▸ Page extract
In basebackup.c, refactor to create verify_page_checksum.
authorRobert Haas <rhaas@postgresql.org>
Tue, 3 Oct 2023 14:37:20 +0000 (10:37 -0400)
committerRobert Haas <rhaas@postgresql.org>
Tue, 3 Oct 2023 14:37:20 +0000 (10:37 -0400)
If checksum verification fails for a particular page, we reread the
page and try one more time. The code that does this somewhat complex
and difficult to follow. Move some of the logic into a new function
and rearrange the code a bit to try to make it clearer. This way,
we don't need the block_retry Boolean, a couple of other variables
move from sendFile() into the new function, and some code is now less
deeply indented.

Patch by me, reviewed by David Steele.

Discussion: http://postgr.es/m/CA+TgmoYt5jXH4U6cu1dm9Oe2FTn1aae6hBNhZzJJjyjbE_zYig@mail.gmail.com

src/backend/backup/basebackup.c

index 5d66014499af58125a872d50956a332a0eac64fb..56e020732b832a143f30c3a450b8979799f0d5dc 100644 (file)
@@ -83,6 +83,9 @@ static int64 sendDir(bbsink *sink, const char *path, int basepathlen, bool sizeo
 static bool sendFile(bbsink *sink, const char *readfilename, const char *tarfilename,
                     struct stat *statbuf, bool missing_ok, Oid dboid,
                     backup_manifest_info *manifest, const char *spcoid);
+static bool verify_page_checksum(Page page, XLogRecPtr start_lsn,
+                                BlockNumber blkno,
+                                uint16 *expected_checksum);
 static void sendFileWithContent(bbsink *sink, const char *filename,
                                const char *content,
                                backup_manifest_info *manifest);
@@ -1485,14 +1488,11 @@ sendFile(bbsink *sink, const char *readfilename, const char *tarfilename,
 {
    int         fd;
    BlockNumber blkno = 0;
-   bool        block_retry = false;
-   uint16      checksum;
    int         checksum_failures = 0;
    off_t       cnt;
    int         i;
    pgoff_t     len = 0;
    char       *page;
-   PageHeader  phdr;
    int         segmentno = 0;
    char       *segmentpath;
    bool        verify_checksum = false;
@@ -1582,94 +1582,78 @@ sendFile(bbsink *sink, const char *readfilename, const char *tarfilename,
        {
            for (i = 0; i < cnt / BLCKSZ; i++)

▸ Given data
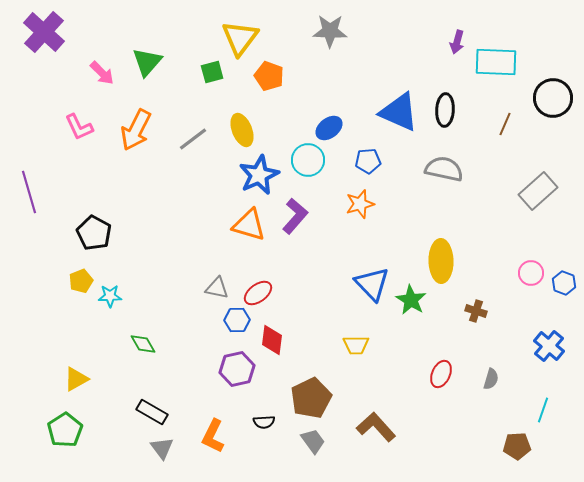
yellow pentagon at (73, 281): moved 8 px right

▸ Problems to solve
(1) From the basebackup.c commit, reproduce the passage starting with "If checksum ve" and going on through "deeply indented.".
(2) Summarize the basebackup.c commit in two sentences.

▸ Final answers
(1)
If checksum verification fails for a particular page, we reread the
page and try one more time. The code that does this somewhat complex
and difficult to follow. Move some of the logic into a new function
and rearrange the code a bit to try to make it clearer. This way,
we don't need the block_retry Boolean, a couple of other variables
move from sendFile() into the new function, and some code is now less
deeply indented.

(2) Robert Haas's commit moves some of the logic in basebackup.c that rereads and rechecks a page after a failed checksum verification into a new function, verify_page_checksum, and rearranges the code to make it clearer. The block_retry Boolean is no longer needed, a couple of other variables move from sendFile() into the new function, and some code is now less deeply indented.